One last word about database locks

The type of lock

  1. Shared lock: also called read lock, S lock;When a transaction has a read lock, other transactions can only have a read lock on the transaction, but cannot have a write lock on the transaction until the read lock is released

    Function:Concurrent data reading is supported. Data reading cannot be modified to avoid repeated data reading.
  2. Exclusive lock: also called write lock, X lock;When a transaction holds a write lock, other transactions cannot hold any other locks on that transaction

    Function:When modifying data, do not allow others to modify or read data at the same time, avoiding dirty data and dirty read problems.
  3. Row locks:Lock one or more rows in a table. Other transactions can only access the unlocked data

    Features:Large granularity, simple locking, easy to conflict;
  4. Table locks:Other transactions must wait until the currently locked transaction releases the lock before they can access the table

    Features:Small granularity, locking is more troublesome than table locking, less likely to conflict, and higher concurrency than table locking
  5. Record the lock:A type of row lock that locks a row of data

    Features:With a record lock, the data can avoid repeated reads that are modified during the query and dirty reads that are read by other transactions before the modified transaction is committed
  6. Clearance lock:Is a kind of row lock. Gap lock locks a certain range of table records after transactions are locked. When there is a gap between the adjacent ids of the table, an interval will be formed, following the principle of open on the left and close on the right

    Features:Range query and query failed records, the query condition must match the index, gap lock only occurs in RR isolation level transactions.
  7. Intentional lock: When a transaction accesses a resource with a row lock, the row lock is upgraded to an intentional lock, locking the table

We will focus on the above mentioned lock used to solve illusionary reading at RR level – gap lock

Gap lock lock logic:

  1. To lockNext-KeyIs the basic unit
  2. Only the range scanned during the search is locked
  3. Unique index equivalent query, no gap lock, only add row lock
  4. No row lock is added to the value that does not meet the condition detected in the rightmost index equivalent query
  5. Primary key indexes are not locked when an index is overridden and an S lock is applied only

Definition of next-key unit: the scanned interval + the Next equivalent value is formed (a,b).

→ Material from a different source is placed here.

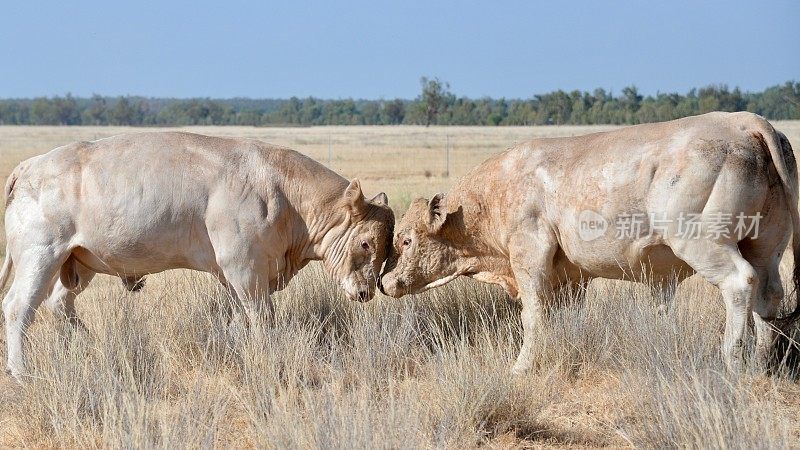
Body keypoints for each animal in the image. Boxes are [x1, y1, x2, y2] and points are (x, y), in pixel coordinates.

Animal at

I’m sure it’s hard to understand just by listening to the concept.

Where ID is the primary key and C is the secondary index.

  • Case 1: Equivalent query gap lock

  • Case 2: Non-unique index equivalent lock

  • Case 3: primary key index range lock

  • Case 4: Non-unique index range lock

  • Case 5: Non-index field query

Note: in the current read case, do not query items that do not have indexes (corresponding to case 5, add large granularity lock, bad ~~).